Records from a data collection
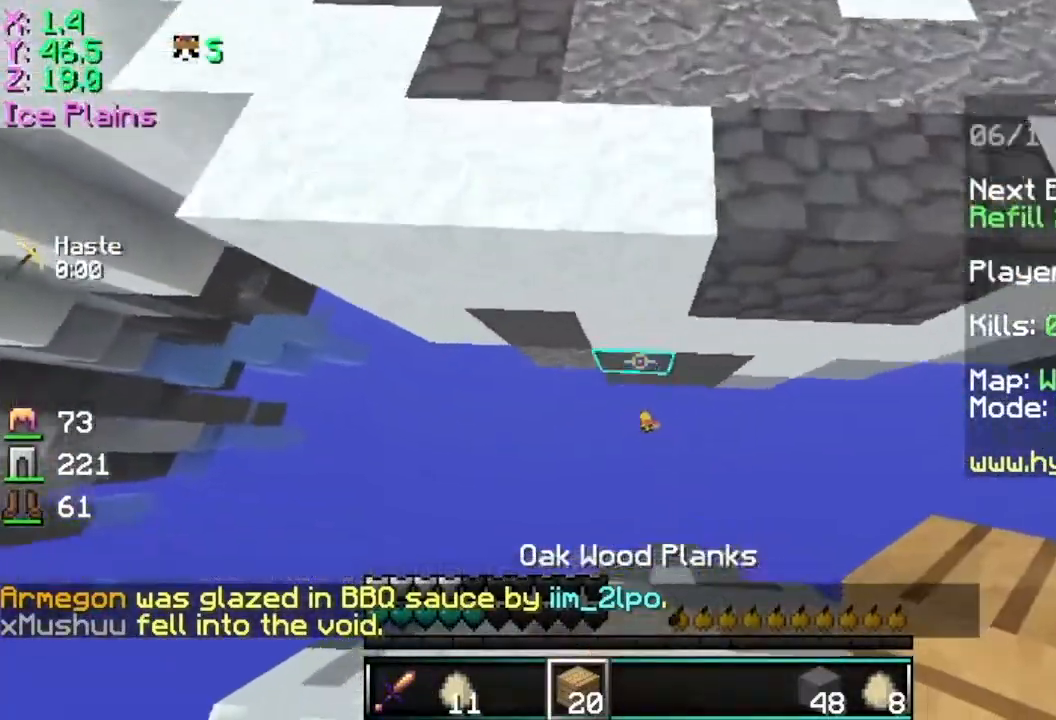
{"keys": ["space", "w"], "mouse": ["right"], "events": [[17, "mouse_right", "down"], [167, "mouse_right", "up"], [467, "mouse_right", "down"]]}
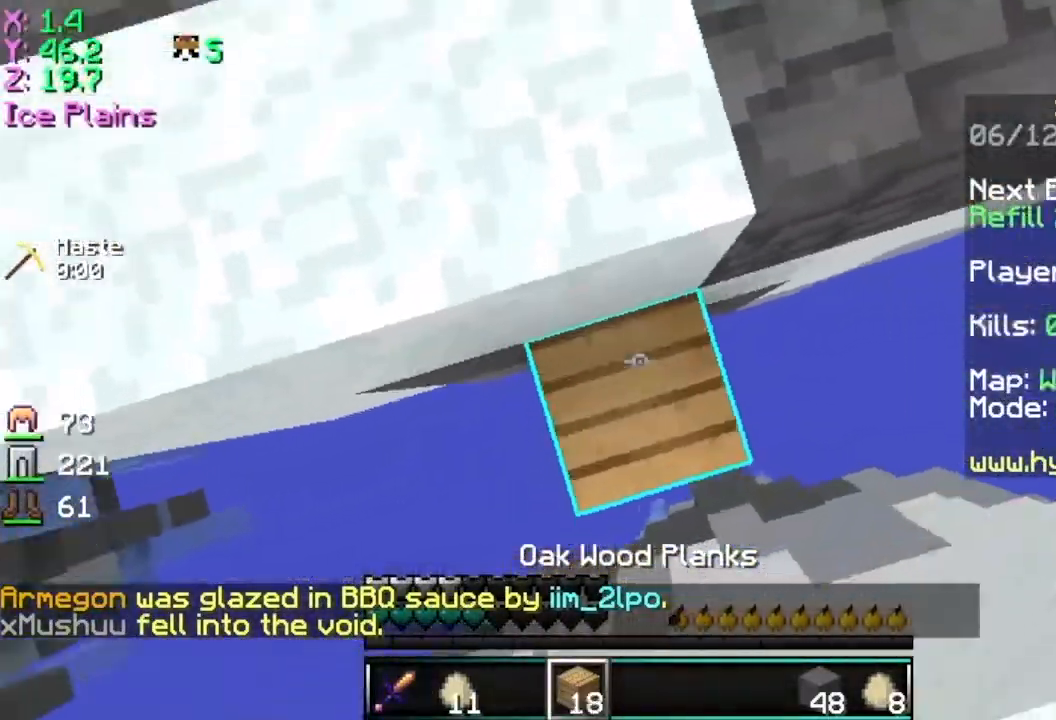
{"keys": ["space", "w"], "mouse": [], "events": [[67, "mouse_right", "up"]]}
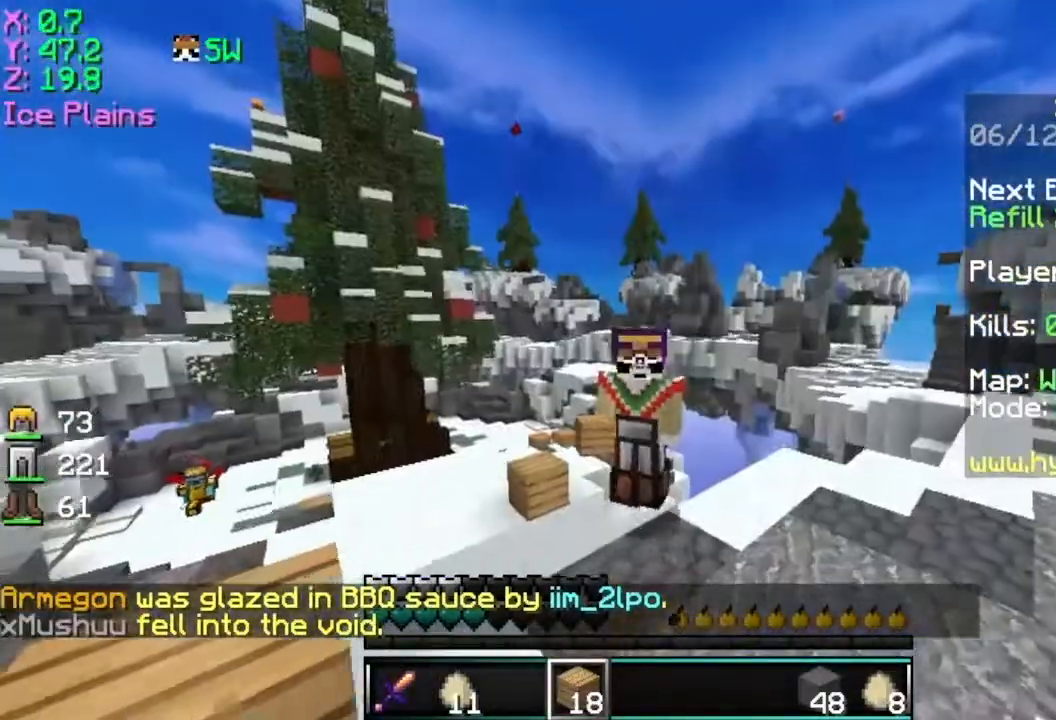
{"keys": ["space", "w"], "mouse": [], "events": []}
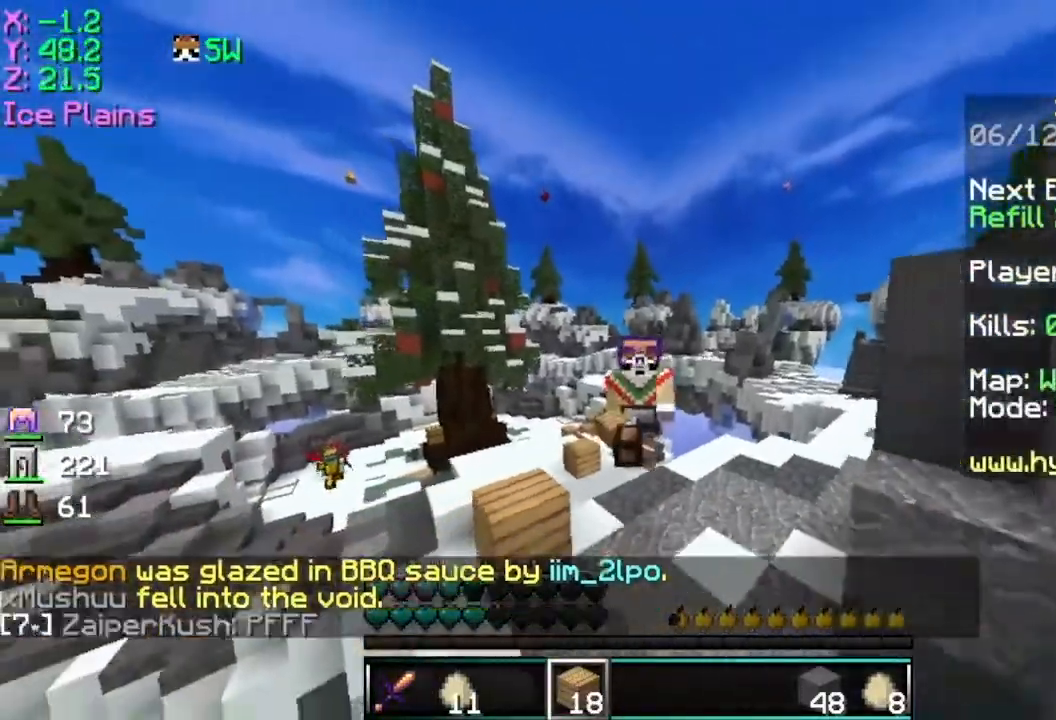
{"keys": ["space", "w"], "mouse": [], "events": [[450, "d", "down"], [484, "d", "up"]]}
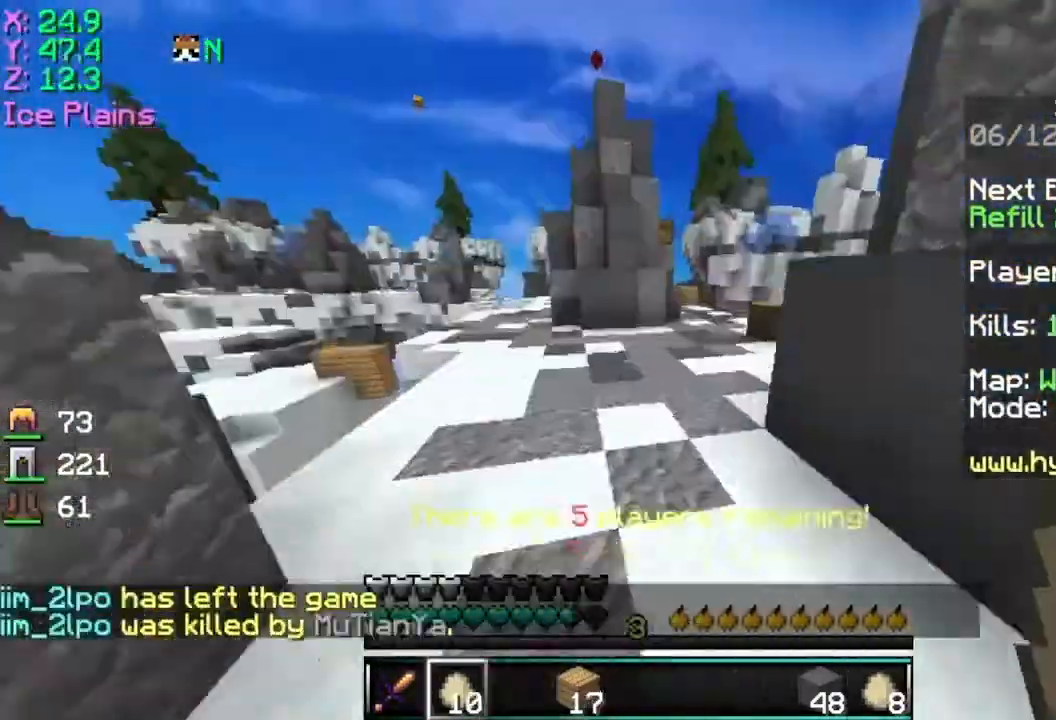
{"keys": ["w"], "mouse": [], "events": [[234, "space", "up"]]}
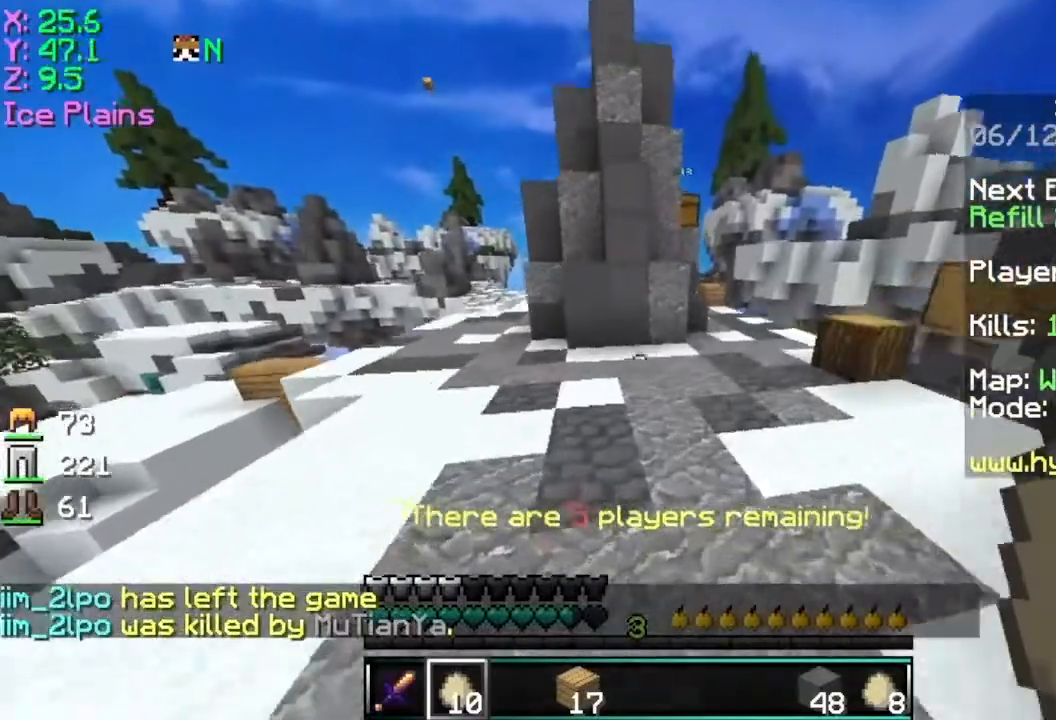
{"keys": ["d", "w"], "mouse": [], "events": [[83, "space", "down"], [133, "d", "down"], [183, "mouse_left", "down"], [283, "mouse_left", "up"], [333, "space", "up"]]}
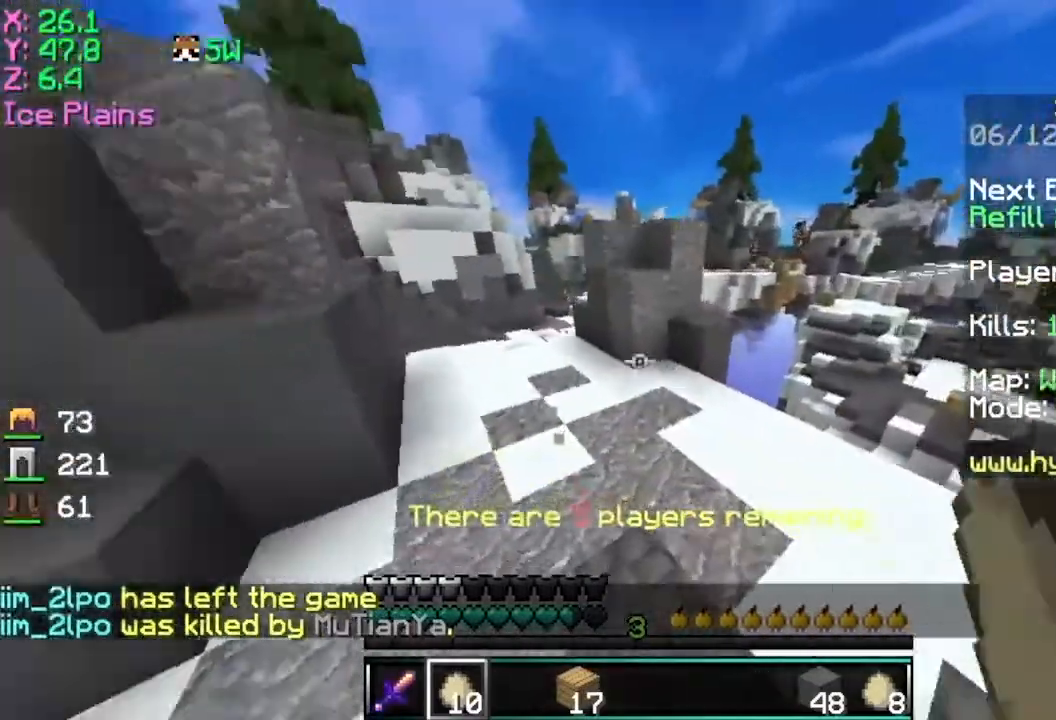
{"keys": ["w"], "mouse": [], "events": [[334, "d", "up"]]}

About this task ▸ Copy all the lines of data exactly as they appear, dropping any images.

Result of the exercise ▸
{"keys": ["space", "w"], "mouse": ["right"], "events": [[17, "mouse_right", "down"], [167, "mouse_right", "up"], [467, "mouse_right", "down"]]}
{"keys": ["space", "w"], "mouse": [], "events": [[67, "mouse_right", "up"]]}
{"keys": ["space", "w"], "mouse": [], "events": []}
{"keys": ["space", "w"], "mouse": [], "events": [[450, "d", "down"], [484, "d", "up"]]}
{"keys": ["w"], "mouse": [], "events": [[234, "space", "up"]]}
{"keys": ["d", "w"], "mouse": [], "events": [[83, "space", "down"], [133, "d", "down"], [183, "mouse_left", "down"], [283, "mouse_left", "up"], [333, "space", "up"]]}
{"keys": ["w"], "mouse": [], "events": [[334, "d", "up"]]}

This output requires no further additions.